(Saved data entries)
++++
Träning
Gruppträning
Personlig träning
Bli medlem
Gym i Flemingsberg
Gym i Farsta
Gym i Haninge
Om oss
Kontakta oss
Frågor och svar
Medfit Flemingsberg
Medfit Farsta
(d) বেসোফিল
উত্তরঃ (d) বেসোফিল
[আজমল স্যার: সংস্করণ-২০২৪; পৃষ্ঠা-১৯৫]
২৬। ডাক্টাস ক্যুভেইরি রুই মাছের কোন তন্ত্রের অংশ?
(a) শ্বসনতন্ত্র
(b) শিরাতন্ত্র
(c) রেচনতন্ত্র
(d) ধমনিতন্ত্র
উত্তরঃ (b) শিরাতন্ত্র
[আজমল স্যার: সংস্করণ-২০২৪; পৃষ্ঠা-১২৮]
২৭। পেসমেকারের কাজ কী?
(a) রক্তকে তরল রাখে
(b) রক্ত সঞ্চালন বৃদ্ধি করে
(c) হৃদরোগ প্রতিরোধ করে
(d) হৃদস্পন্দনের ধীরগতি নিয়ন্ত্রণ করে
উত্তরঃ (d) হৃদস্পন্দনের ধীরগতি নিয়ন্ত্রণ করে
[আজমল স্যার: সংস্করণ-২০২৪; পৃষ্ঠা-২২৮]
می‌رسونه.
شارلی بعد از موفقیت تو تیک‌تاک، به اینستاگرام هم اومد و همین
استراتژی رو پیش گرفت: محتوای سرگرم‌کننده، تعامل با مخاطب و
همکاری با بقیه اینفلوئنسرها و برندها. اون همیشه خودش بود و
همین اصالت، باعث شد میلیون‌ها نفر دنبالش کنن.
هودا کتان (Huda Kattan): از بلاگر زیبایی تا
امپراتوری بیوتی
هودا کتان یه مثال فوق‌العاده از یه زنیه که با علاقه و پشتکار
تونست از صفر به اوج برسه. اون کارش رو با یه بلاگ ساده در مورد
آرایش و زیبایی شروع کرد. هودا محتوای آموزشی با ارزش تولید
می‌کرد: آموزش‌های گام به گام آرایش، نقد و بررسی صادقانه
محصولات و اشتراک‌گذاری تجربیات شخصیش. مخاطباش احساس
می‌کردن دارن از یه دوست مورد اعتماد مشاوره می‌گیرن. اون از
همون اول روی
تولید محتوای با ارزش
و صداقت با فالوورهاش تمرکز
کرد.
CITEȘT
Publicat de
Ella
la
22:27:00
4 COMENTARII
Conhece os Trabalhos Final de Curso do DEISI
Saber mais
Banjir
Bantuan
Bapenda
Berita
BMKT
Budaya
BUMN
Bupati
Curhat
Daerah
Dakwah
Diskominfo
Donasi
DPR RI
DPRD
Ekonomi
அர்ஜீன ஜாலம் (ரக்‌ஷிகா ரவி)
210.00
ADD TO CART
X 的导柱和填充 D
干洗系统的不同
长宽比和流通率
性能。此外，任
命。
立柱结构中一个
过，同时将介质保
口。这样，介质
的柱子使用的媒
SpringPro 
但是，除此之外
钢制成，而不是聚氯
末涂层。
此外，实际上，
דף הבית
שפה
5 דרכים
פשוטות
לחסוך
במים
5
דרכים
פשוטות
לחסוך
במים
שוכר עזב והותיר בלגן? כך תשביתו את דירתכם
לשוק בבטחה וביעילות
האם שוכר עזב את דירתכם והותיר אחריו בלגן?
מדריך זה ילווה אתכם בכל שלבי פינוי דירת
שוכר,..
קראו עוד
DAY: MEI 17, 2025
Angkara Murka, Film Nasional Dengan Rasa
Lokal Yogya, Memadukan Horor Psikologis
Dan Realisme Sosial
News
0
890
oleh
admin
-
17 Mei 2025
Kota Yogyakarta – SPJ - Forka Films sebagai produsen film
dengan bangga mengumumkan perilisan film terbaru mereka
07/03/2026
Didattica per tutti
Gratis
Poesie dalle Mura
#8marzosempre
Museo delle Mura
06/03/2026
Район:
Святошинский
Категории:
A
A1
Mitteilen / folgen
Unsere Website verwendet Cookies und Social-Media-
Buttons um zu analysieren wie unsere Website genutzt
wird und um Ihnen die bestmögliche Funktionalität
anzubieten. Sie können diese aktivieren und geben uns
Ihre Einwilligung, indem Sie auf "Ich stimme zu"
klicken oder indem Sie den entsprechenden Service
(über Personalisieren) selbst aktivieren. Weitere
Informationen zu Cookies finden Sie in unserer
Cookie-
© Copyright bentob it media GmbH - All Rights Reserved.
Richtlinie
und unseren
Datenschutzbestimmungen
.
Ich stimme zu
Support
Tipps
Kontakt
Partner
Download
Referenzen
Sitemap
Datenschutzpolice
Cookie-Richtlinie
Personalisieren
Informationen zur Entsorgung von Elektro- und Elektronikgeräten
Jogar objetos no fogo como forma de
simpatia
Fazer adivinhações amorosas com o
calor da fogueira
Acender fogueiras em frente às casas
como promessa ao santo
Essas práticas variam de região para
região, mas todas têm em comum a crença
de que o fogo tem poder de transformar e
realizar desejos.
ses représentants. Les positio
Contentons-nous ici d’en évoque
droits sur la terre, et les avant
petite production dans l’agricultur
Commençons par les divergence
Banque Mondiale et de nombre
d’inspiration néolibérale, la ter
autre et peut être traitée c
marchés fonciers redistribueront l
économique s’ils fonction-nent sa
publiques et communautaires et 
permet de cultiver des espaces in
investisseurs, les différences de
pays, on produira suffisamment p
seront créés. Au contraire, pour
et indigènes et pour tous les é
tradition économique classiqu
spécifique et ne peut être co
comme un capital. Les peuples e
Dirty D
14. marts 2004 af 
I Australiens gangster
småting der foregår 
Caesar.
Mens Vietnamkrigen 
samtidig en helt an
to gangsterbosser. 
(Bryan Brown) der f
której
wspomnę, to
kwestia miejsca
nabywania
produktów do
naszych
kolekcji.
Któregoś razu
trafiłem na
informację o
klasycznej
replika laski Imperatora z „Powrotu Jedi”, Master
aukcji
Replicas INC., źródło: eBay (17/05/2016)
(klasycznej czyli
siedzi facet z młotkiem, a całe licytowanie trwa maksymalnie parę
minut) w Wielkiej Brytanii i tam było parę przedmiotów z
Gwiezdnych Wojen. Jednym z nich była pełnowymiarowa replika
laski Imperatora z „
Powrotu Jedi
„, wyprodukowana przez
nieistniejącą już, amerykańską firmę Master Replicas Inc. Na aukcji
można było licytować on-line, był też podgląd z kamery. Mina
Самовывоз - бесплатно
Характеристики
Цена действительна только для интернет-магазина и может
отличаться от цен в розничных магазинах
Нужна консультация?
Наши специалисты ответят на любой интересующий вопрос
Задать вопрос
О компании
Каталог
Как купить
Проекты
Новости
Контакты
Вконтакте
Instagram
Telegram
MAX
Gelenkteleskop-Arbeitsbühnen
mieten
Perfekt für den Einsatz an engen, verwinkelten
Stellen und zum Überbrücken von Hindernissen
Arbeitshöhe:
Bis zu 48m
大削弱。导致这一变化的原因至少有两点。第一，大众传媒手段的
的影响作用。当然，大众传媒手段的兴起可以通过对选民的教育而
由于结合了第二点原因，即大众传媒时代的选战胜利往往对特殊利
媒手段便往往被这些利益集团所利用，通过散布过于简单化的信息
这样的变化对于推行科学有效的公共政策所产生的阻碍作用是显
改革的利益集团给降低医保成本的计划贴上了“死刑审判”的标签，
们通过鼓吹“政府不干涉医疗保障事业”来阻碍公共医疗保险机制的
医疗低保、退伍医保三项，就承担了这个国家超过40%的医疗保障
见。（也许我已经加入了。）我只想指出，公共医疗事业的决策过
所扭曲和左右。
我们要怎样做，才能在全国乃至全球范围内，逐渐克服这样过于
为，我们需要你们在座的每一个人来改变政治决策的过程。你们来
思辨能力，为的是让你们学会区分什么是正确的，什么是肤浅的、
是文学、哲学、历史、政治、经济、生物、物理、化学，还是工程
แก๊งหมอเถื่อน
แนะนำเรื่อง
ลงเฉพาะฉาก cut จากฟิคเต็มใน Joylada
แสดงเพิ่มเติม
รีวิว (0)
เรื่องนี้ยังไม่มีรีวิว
++++
__YOUR INSTRUCTIONS__: Copy the rows line for line, starting at the first line of the rows and ending at the line that contains "[আজমল স্যার: সংস্করণ-২০২৪; পৃষ্ঠা-২২৮]", with both ends included.

__SOLUTION FOR THIS EXERCISE__:
Träning
Gruppträning
Personlig träning
Bli medlem
Gym i Flemingsberg
Gym i Farsta
Gym i Haninge
Om oss
Kontakta oss
Frågor och svar
Medfit Flemingsberg
Medfit Farsta
(d) বেসোফিল
উত্তরঃ (d) বেসোফিল
[আজমল স্যার: সংস্করণ-২০২৪; পৃষ্ঠা-১৯৫]
২৬। ডাক্টাস ক্যুভেইরি রুই মাছের কোন তন্ত্রের অংশ?
(a) শ্বসনতন্ত্র
(b) শিরাতন্ত্র
(c) রেচনতন্ত্র
(d) ধমনিতন্ত্র
উত্তরঃ (b) শিরাতন্ত্র
[আজমল স্যার: সংস্করণ-২০২৪; পৃষ্ঠা-১২৮]
২৭। পেসমেকারের কাজ কী?
(a) রক্তকে তরল রাখে
(b) রক্ত সঞ্চালন বৃদ্ধি করে
(c) হৃদরোগ প্রতিরোধ করে
(d) হৃদস্পন্দনের ধীরগতি নিয়ন্ত্রণ করে
উত্তরঃ (d) হৃদস্পন্দনের ধীরগতি নিয়ন্ত্রণ করে
[আজমল স্যার: সংস্করণ-২০২৪; পৃষ্ঠা-২২৮]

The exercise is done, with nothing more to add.